Extracted entries: Begin
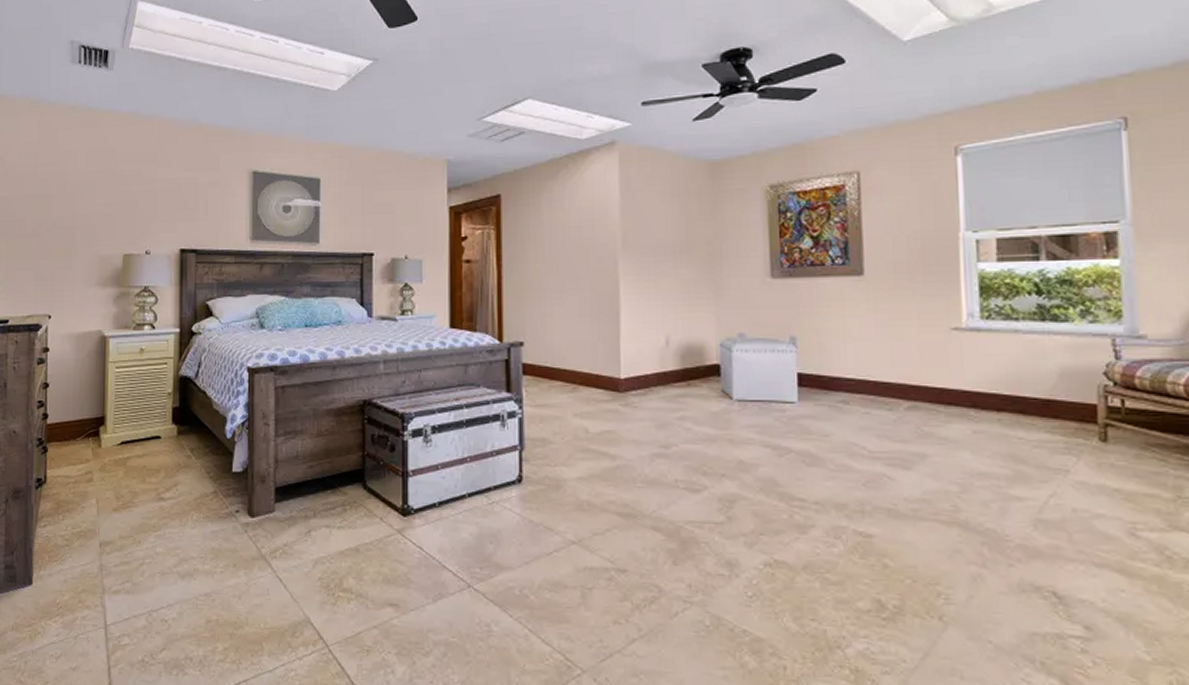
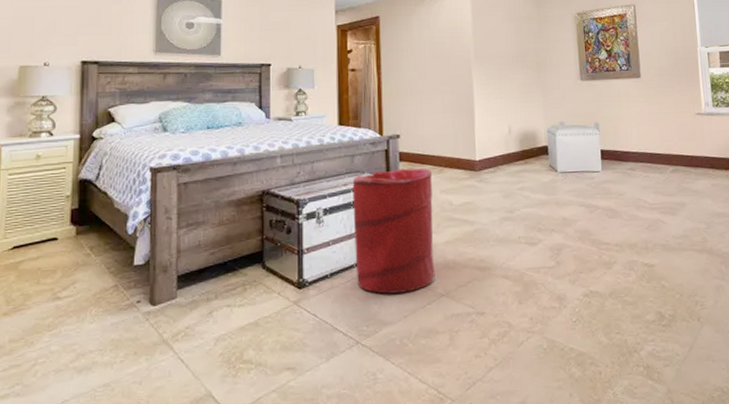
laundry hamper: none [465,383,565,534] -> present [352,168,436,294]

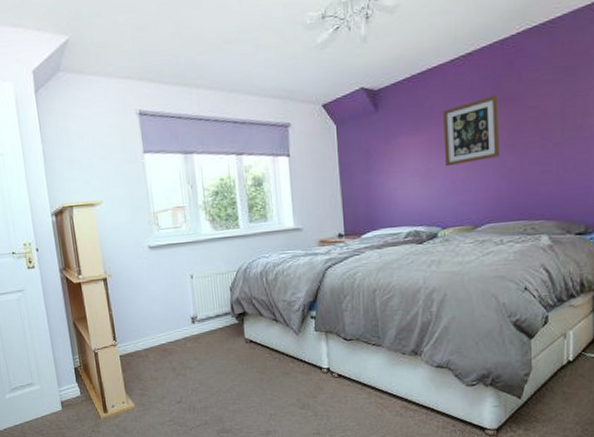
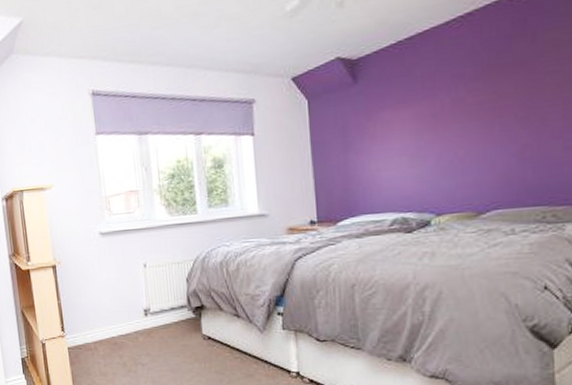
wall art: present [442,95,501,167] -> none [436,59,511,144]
Extracted entries: End
Extracted entries: Begin
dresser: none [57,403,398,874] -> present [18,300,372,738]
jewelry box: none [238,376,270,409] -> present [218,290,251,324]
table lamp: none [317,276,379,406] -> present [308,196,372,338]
Extracted entries: End
Task statement –
All lines above starting at the one with "laundry hamper: none" and ending at the one with "wall art: present", inclusive, are to be printed again exactly, with the pictures left out.

Problem solution –
laundry hamper: none [465,383,565,534] -> present [352,168,436,294]

wall art: present [442,95,501,167] -> none [436,59,511,144]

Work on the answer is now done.